Description of the task:
Resume the court opinion on the City of Newark's challenge to the arbitration award for John D. West, starting right after its last sentence.

Excerpted passage:

------

November 1, 2007
CITY OF NEWARK, PLAINTIFF-APPELLANT,
NEWARK FIREFIGHTER'S UNION, DEFENDANT, AND JOHN D. WEST, JR., DEFENDANT-RESPONDENT.
On appeal from the Superior Court of New Jersey, Chancery Division, Essex County, C-383-05. Joshua I.
NOT FOR PUBLICATION WITHOUT THE APPROVAL OF THE APPELLATE DIVISION
Argued October 23, 2007
Before Judges Coburn, Grall and Chambers.
In 2003, defendant, John D. West, was a member of the Newark Fire Department, serving as a Fire Prevention Specialist. In that year, he sought promotion to the then provisional position of Supervising Fire Prevention Specialist. In July 2003, the Director of the fire department refused to consider West for the position, and instead provisionally promoted three civilian Fire Prevention Specialists. In August, the Newark Firefighters Union ("NFU") filed a grievance on behalf of West.
The grievance was submitted to arbitration, and on October 21, 2005, the arbitrator issued a written opinion directing the City to appoint West provisionally to the position of Supervising Fire Prevention Specialist pending the results of a competitive examination.
On November 17, 2005, the New Jersey Department of Personal ("NJDOP") administered a test for the position of Supervising Fire Prevention Specialist. Plaintiff took the test and came out first. The official list was issued on December 22, 2005, and remains in effect until December 22, 2008.
In the meantime, more specifically, on November 21, 2005, plaintiff City of Newark filed a complaint in the Chancery Division seeking to vacate the arbitrator's award on the grounds that he had exceeded his powers under the union contract and that the decision violated public policy. West intervened in the action, apparently because the NFU would no longer represent him since he was then retired from the fire department.

------

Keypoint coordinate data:
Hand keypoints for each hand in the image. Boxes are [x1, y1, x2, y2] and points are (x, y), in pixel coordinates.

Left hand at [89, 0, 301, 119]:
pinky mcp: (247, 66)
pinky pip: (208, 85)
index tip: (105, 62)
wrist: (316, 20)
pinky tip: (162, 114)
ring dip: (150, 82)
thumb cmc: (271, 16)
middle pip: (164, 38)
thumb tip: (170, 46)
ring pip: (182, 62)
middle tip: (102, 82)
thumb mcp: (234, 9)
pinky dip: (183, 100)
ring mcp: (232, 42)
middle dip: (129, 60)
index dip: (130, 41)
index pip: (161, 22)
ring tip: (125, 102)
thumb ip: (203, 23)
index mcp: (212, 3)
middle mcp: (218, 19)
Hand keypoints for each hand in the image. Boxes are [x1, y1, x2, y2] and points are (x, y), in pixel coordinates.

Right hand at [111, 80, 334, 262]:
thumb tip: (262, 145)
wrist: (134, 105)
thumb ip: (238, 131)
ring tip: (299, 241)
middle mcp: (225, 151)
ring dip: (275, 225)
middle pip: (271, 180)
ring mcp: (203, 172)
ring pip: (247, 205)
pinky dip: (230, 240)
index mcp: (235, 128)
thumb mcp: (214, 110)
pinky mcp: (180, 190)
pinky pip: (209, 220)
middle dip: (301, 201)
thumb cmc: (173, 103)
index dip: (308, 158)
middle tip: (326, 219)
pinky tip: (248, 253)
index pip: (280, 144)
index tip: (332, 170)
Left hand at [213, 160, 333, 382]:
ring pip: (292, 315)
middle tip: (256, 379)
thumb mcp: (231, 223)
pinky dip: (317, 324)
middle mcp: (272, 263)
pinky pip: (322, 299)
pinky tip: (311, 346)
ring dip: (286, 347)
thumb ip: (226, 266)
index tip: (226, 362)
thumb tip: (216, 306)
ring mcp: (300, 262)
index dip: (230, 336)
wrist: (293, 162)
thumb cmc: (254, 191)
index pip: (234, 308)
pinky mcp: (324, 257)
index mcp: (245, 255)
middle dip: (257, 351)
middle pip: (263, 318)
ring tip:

------

Exercise response:
On January 27, 2006, based on the official civil service list, the City promoted three civilian provisionals to the positions in question on a permanent basis. In April 2006, West was removed from the promotional list by NJDOP at the City's request, and West filed an administrative appeal with NJDOP. That appeal is being "held in abeyance pending resolution of the court case."
By order dated May 17, 2006, the Chancery judge confirmed the arbitration award. The City filed a motion for reconsideration, which was resolved by an order dated August 8, 2006. This order modified the earlier order by deleting the term "provisionally," and compelling the City to give West a permanent appointment as a Supervising Fire Prevention Specialist. The City appeals, and we reverse.
In August, the Chancery judge properly recognized that the issue of West's right to appointment as a provisional Supervising Fire Prevention Specialist had become moot as a result of the list for that position created by NJDOP. Once the civil service list is in force, no appointments may be made except from the list until it expires. N.J.A.C. 4A:4-1.5; Lavitz v. Civil Serv. Comm'n, 94 N.J. Super. 260, 264 (App. Div. 1967); Schroder v. Kiss, 74 N.J. Super. 229, 240 (App. Div. 1962). Given the date the list was issued, provisional promotions were no longer possible, which was also true when the first hearing occurred in May 2006.
The only issue presented for resolution by the Chancery judge was whether the arbitrator's award should be confirmed or vacated. Since the decision was moot, it should have been vacated. Nonetheless, the judge decided to modify the arbitrator's decision and order the City to permanently appoint West as a Supervising Fire Prevention Specialist. That decision was made without citation of any authority, and we can find none for it.
A judge's power to modify an arbitrator's award is severely limited by N.J.S.A. 2A:24-9, and this case comes within none of the exceptions provided in that statute. Tretina v. Fitzpatrick & Assoc., 135 N.J. 349, 358 (1994).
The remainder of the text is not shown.